• THE TASK
Copy the text lines from every row below character for character, and leave the pictures out of your answer.
═══ EXERCISE INPUT
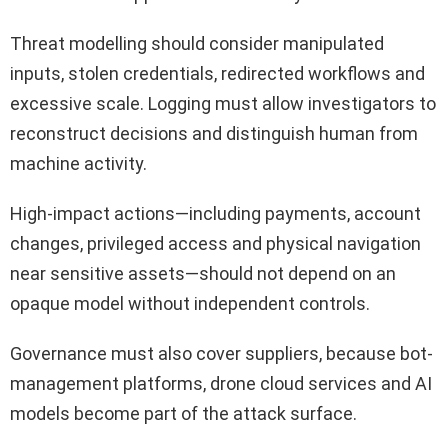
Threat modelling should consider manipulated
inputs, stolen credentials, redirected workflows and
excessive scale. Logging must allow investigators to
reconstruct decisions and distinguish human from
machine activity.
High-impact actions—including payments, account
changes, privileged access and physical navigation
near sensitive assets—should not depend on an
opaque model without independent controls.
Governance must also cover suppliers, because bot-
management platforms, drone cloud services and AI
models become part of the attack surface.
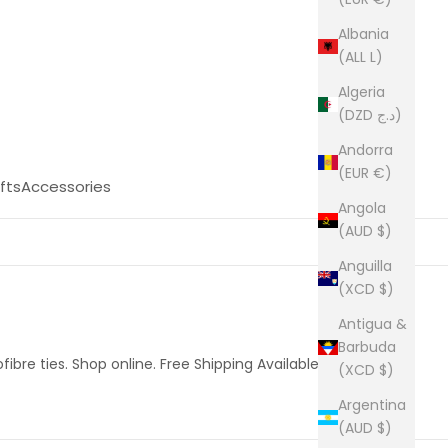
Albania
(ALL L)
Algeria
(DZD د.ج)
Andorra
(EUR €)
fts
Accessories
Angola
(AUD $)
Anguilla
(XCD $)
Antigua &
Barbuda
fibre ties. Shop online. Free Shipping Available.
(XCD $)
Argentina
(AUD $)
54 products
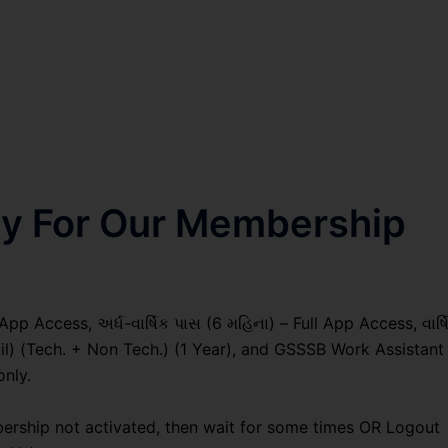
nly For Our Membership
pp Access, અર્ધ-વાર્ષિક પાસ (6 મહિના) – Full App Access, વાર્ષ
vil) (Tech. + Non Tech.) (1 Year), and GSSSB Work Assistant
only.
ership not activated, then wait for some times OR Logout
══════
• THE COMPLETED TASK
Threat modelling should consider manipulated
inputs, stolen credentials, redirected workflows and
excessive scale. Logging must allow investigators to
reconstruct decisions and distinguish human from
machine activity.
High-impact actions—including payments, account
changes, privileged access and physical navigation
near sensitive assets—should not depend on an
opaque model without independent controls.
Governance must also cover suppliers, because bot-
management platforms, drone cloud services and AI
models become part of the attack surface.
Albania
(ALL L)
Algeria
(DZD د.ج)
Andorra
(EUR €)
fts
Accessories
Angola
(AUD $)
Anguilla
(XCD $)
Antigua &
Barbuda
fibre ties. Shop online. Free Shipping Available.
(XCD $)
Argentina
(AUD $)
54 products
nly For Our Membership
pp Access, અર્ધ-વાર્ષિક પાસ (6 મહિના) – Full App Access, વાર્ષ
vil) (Tech. + Non Tech.) (1 Year), and GSSSB Work Assistant
only.
ership not activated, then wait for some times OR Logout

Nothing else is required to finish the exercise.